La meravigliosa essenzialità della lingua di coloro che vivono con i cani, e gli animali in genere! Non dico ‘padroni’ perché chiunque può accorgersi che in poco tempo si sviluppa una felice dipendenza che capovolge i ruoli, o li pone su un piano di tale adeguamento reciproco da rappresentare una delle manifestazioni più auspicabili della parità nella più radicale differenza. O presunta tale.
Tutti i discorsi superflui vengono meno, il vocabolario si riduce, torna alle origini, a dire la vita nei suoi fondamenti, pochissime parole, qualche sostantivo e aggettivo elementare e alcuni verbi perlopiù all’imperativo (o all’ottativo, se ci fosse in italiano: ma nel canino c’è), solo per esprimere le relazioni essenziali: invito, ordine, saluto, affetto, rimprovero, richiamo… più un’altra decina per gli esemplari più evoluti, o presunti tali, per i più raffinati, che magari hanno passato le forche caudine della scolarizzazione, per esprimere sfumature, azioni non del tutto naturali (Salta!

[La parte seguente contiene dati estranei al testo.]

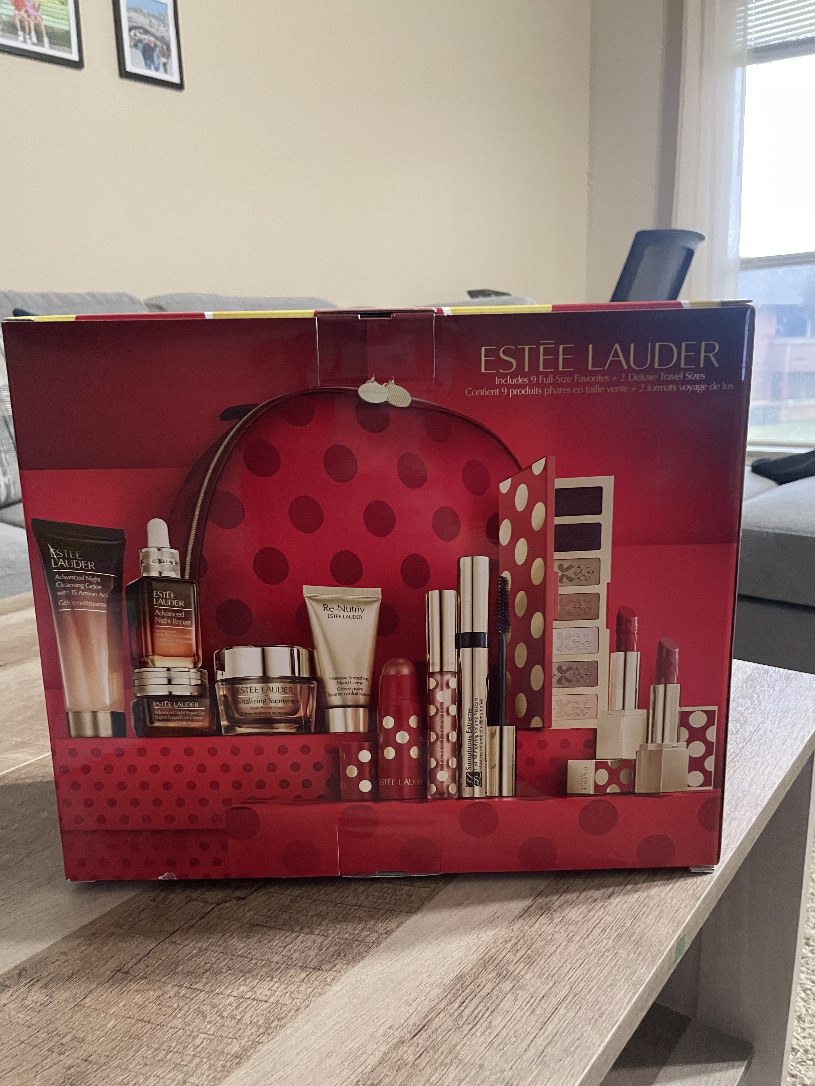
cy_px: 543
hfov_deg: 53.1
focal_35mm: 26
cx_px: 408
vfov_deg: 67.3
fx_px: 816
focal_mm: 4.2
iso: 400
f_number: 1.6
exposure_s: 1/60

Porgi la zampa!, fino al tristissimo Balla!), e un’altra dozzina quando, rivolgendosi all’animale, in realtà gli esemplari umani parlano a se stessi, abbozzano per il loro tramite l’unico discorso che sono in grado di fare a se stessi, la riflessione interiore che per il resto ignorano, che solo l’animale favorisce e innesca. Allora riescono a esprimersi, a confessare, a dire il mondo, sicuri di essere capiti, perdonati al di là del perdono. Cioè amati. Poche parole per riuscire talvolta ad amarsi attraverso il loro amore.
Loro, i cani, fingono di capire (o viceversa fingono di ignorare); ogni tanto danno il contentino, ma perlopiù guardano con affetto e indulgenza quegli esseri che solo con loro stanno davvero bene, e si limitano pertanto a essere se stessi, esattamente quello che sono e niente più, e a farsi fin dove è possibile i loro comodi. Dei quali fa parte anche per l’affetto. Sembra che anche loro ne siano appagati.
È l’incontro, come dicono i cinici dell’amore, di due solipsismi. Perfetto, rarissimo. E quindi davvero amore, perché qualunque cosa sia perfetta, dell’amore è una forma.




12/03/19

Nostalgia di tipo B



Io, dice (pensa), non ho nostalgia del lontano o del passato, ho nostalgia dell’ora e del qui. Li guardo, li sento, già mentre sono qui e li vivo, al di là di uno schermo trasparente, di una faglia sottilissima, invisibile, ma che si avverte subito se sfiorata con un polpastrello o, non cercata, ai margini della visione, insormontabile; o come separata da un fiume o solo da una parete d’aria un po’ più fredda, non come una lama, piuttosto come un intervallo fulmineo… Sì, aggiunge dopo una pausa (un intervallo), già mentre li vivo, o mi sembra di viverli… e quindi mentre non li vivo già nel viverli, perché non ci sono mai dentro, non mi prendono e avvolgono… e sempre, quindi, sono separato da loro: separato dal me (che osservo, e mi cruccio ecc.) che li vive senza viverli.
Ogni momento la distanza della nostalgia è già lì, ribadisce (annuisco, credo di sapere già dove andrà a parare, salvo poi essere, talvolta, sorpreso: disorientato, fuori di me).
L’intimità della distanza. L’impossibilità di separarsi, di distanziarsi, dalla distanza.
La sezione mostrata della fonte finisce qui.